Maintaining logical consistency takes effort. It is not automatic. So you better have a good reason for taking the time to do it. Alternatively, you could go about your day comfortably holding mutually contradictory beliefs. Even when you become aware of this compromising situation, you may often decide to leave things as you found them. “Sure”, you may think one day, “God is all-powerful and all-good, and yes, evil exists, but perhaps God works in mysterious ways that I just don’t understand”. It’s not always obvious what the logically consistent path is, and you can only fix your thoughts if you know what “fixed” looks like.
Have you ever found yourself going back to a relationship that drives you mad? Or spending money on video games you don’t even play? Other people may judge you for your inconsistency, but their insistence that you act consistently is a sort of cognitive Puritanism, a judgmental intrusion into your thinking. They are like the ascetic monks of logic, fighting against their true needs, and reaching for an impossible cleanliness of mind. They may not understand that the joy of buying games is in the anticipation, and not in playing them. They may not realize that the secret validation of romantic love is life-affirming. And you yourself may not realize these either; you simply act on your gut. Your body knows what it wants and will maintain its own internal coherence based on its needs, such as when you avoid touching a fire once you’ve been burned. Whether or not your intellect follows suit is a matter of social self-justification.
So why be consistent? What personal benefit does consistency bring, except to justify your thinking directly to others, or in imagined conversation with them? Perhaps, if the day came when you believed you have achieved perfect cognitive consistency, you would sleep better at night, in the same way a person innocent of crimes would sleep with an easy conscience. This seems understandable.

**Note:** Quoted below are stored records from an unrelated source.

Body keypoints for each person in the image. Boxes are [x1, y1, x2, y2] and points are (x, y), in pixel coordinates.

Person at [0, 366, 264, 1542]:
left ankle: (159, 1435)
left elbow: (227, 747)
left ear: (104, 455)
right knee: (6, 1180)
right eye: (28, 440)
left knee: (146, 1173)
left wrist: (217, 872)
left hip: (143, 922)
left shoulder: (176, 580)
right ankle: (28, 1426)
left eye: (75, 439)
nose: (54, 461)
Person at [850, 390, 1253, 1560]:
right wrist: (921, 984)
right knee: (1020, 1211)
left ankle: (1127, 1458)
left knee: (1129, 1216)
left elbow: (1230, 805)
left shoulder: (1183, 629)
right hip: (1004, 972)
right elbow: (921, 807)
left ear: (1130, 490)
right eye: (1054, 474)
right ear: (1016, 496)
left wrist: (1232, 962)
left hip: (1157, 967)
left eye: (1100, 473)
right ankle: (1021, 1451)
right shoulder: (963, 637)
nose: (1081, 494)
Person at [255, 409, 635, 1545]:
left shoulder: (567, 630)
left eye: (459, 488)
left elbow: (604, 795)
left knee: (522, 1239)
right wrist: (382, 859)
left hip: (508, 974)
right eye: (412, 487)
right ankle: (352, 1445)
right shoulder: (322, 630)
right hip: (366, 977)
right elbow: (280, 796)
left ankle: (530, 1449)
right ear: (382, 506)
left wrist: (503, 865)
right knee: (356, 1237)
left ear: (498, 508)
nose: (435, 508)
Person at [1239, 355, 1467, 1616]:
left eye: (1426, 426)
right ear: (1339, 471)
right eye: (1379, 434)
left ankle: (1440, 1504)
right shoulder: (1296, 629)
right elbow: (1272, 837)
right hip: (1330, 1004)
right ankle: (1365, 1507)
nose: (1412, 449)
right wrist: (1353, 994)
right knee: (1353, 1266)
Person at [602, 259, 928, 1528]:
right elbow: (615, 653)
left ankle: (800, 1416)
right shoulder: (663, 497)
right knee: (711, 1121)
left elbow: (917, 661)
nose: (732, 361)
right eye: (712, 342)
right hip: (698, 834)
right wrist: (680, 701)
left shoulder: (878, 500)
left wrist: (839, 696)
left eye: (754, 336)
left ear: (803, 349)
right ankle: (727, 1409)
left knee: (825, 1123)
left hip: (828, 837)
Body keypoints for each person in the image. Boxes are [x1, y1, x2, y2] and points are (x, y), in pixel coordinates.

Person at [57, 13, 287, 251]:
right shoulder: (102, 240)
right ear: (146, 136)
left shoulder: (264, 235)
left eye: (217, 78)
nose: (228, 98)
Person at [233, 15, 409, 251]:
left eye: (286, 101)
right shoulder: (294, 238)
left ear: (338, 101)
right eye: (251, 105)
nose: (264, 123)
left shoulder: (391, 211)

Yet just as the concept of a “crime” doesn’t make sense without the existence of other people against whom the crimes are committed, sins of inconsistency are only meaningful where other people are holding you to some standard. And as with the pangs of a guilty conscience, you’ve internalized their standards as a personal ethical principle. Consistency is a kind of burden society places on you, one which most humans feel free to shake off as soon as it is convenient to do so.

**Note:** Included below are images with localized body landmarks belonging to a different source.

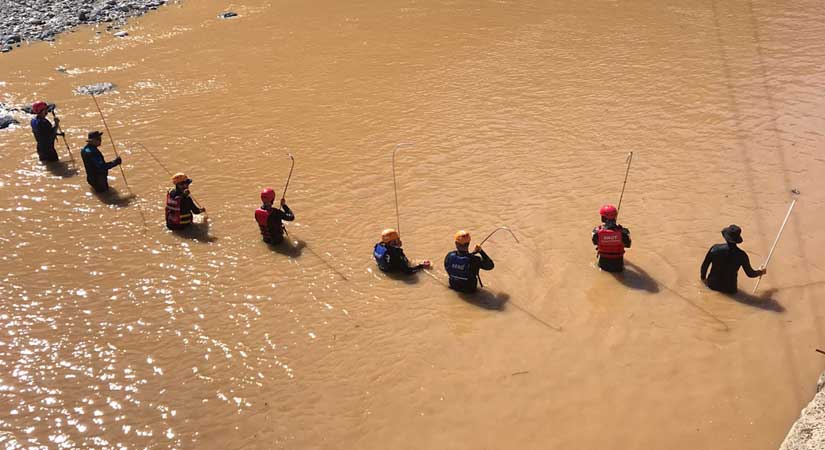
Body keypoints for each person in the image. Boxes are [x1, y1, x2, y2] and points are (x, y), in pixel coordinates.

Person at [700, 224, 766, 294]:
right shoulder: (742, 255)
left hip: (712, 285)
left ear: (726, 237)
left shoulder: (714, 249)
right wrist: (760, 272)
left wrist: (703, 279)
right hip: (730, 289)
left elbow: (704, 266)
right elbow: (750, 274)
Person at [592, 204, 631, 272]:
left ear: (603, 218)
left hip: (603, 264)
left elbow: (595, 243)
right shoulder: (624, 232)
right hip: (619, 265)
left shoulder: (596, 232)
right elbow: (628, 245)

Post script: There is an objection to this argument that is so common it is worth addressing in a footnote. Surely mathematical consistency is useful even when you are alone, outside society? I would differentiate here between mathematical inference (e.g. 1 + 2 => 3) and mathematical consistency. The latter means you strive to ensure you get the same result every time. If on two different occasions you ended up with two different numbers of, say, apples, there is no benefit to you in looking backwards to find a consistent value. You would merely adopt the most recent number, as it was possible some apples had been lost or gained in the interim.